## [Passage provided]
[RFC PATCH 2/2] riscv: vendors: andes: Add support for non-cohernet dma

From: Lad Prabhakar
Date: Tue Sep 06 2022 - 06:24:08 EST


On the AX45MP core, cache coherency is a specification option so it may
not be supported. In this case DMA will fail. As a workaround, firstly we
allocate a global dma coherent pool from which DMA allocations are taken
and marked as non-cacheable in the PMA region as specified in the device
tree. Synchronization callbacks are implemented to synchronize when doing
DMA transactions.

This feature is based on the work posted [0] by Vincent Chen
<vincentc@xxxxxxxxxxxxx> for the Andes AndeStart RISC-V CPU.

[0] https://lore.kernel.org/lkml/1540982130-28248-1-git-send-email-vincentc@xxxxxxxxxxxxx/

Signed-off-by: Lad Prabhakar <prabhakar.mahadev-lad.rj@xxxxxxxxxxxxxx>
---
arch/riscv/vendors/andes/Makefile | 1 +
arch/riscv/vendors/andes/ax45mp_cache.c | 296 ++++++++++++++++++
arch/riscv/vendors/andes/ax45mp_nocache_dma.c | 65 ++++
arch/riscv/vendors/andes/include/proc.h | 9 +
4 files changed, 371 insertions(+)
create mode 100644 arch/riscv/vendors/andes/ax45mp_cache.c
create mode 100644 arch/riscv/vendors/andes/ax45mp_nocache_dma.c
create mode 100644 arch/riscv/vendors/andes/include/proc.h

diff --git a/arch/riscv/vendors/andes/Makefile b/arch/riscv/vendors/andes/Makefile
index 60fa8226c4a3..f9ec92b92455 100644
--- a/arch/riscv/vendors/andes/Makefile
+++ b/arch/riscv/vendors/andes/Makefile
@@ -1,3 +1,4 @@
# SPDX-License-Identifier: GPL-2.0

obj-$(CONFIG_ARCH_R9A07G043) += ax45mp.o
+obj-$(CONFIG_ARCH_R9A07G043) += ax45mp_cache.o ax45mp_nocache_dma.o
diff --git a/arch/riscv/vendors/andes/ax45mp_cache.c b/arch/riscv/vendors/andes/ax45mp_cache.c
new file mode 100644
index 000000000000..6941821e7e4a
--- /dev/null
+++ b/arch/riscv/vendors/andes/ax45mp_cache.c
@@ -0,0 +1,296 @@
+// SPDX-License-Identifier: GPL-2.0
+/*
+ * non-coherent cache functions for AX45MP
+ *
+ * Copyright (C) 2022 Renesas Electronics Corp.

## [The input]

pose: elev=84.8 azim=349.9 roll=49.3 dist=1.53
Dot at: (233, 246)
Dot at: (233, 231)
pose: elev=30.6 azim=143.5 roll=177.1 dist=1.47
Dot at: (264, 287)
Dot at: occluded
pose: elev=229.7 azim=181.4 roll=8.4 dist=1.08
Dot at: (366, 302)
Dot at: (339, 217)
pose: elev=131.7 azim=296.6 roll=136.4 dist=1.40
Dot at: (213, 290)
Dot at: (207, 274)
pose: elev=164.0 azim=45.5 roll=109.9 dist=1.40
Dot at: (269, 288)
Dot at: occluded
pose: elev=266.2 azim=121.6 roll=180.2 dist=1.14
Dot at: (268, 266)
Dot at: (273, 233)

## [List of tasks]
- a) Write out everything in the patch email from "From: Lad Prabhakar" down to "AndeStart RISC-V CPU.".
- b) Give again everything in the records from the line containing "pose: elev=131.7 azim=296.6" down to the end of the records, with both ends included.

## [Written answers]
- a)
From: Lad Prabhakar
Date: Tue Sep 06 2022 - 06:24:08 EST


On the AX45MP core, cache coherency is a specification option so it may
not be supported. In this case DMA will fail. As a workaround, firstly we
allocate a global dma coherent pool from which DMA allocations are taken
and marked as non-cacheable in the PMA region as specified in the device
tree. Synchronization callbacks are implemented to synchronize when doing
DMA transactions.

This feature is based on the work posted [0] by Vincent Chen
<vincentc@xxxxxxxxxxxxx> for the Andes AndeStart RISC-V CPU.

- b)
pose: elev=131.7 azim=296.6 roll=136.4 dist=1.40
Dot at: (213, 290)
Dot at: (207, 274)
pose: elev=164.0 azim=45.5 roll=109.9 dist=1.40
Dot at: (269, 288)
Dot at: occluded
pose: elev=266.2 azim=121.6 roll=180.2 dist=1.14
Dot at: (268, 266)
Dot at: (273, 233)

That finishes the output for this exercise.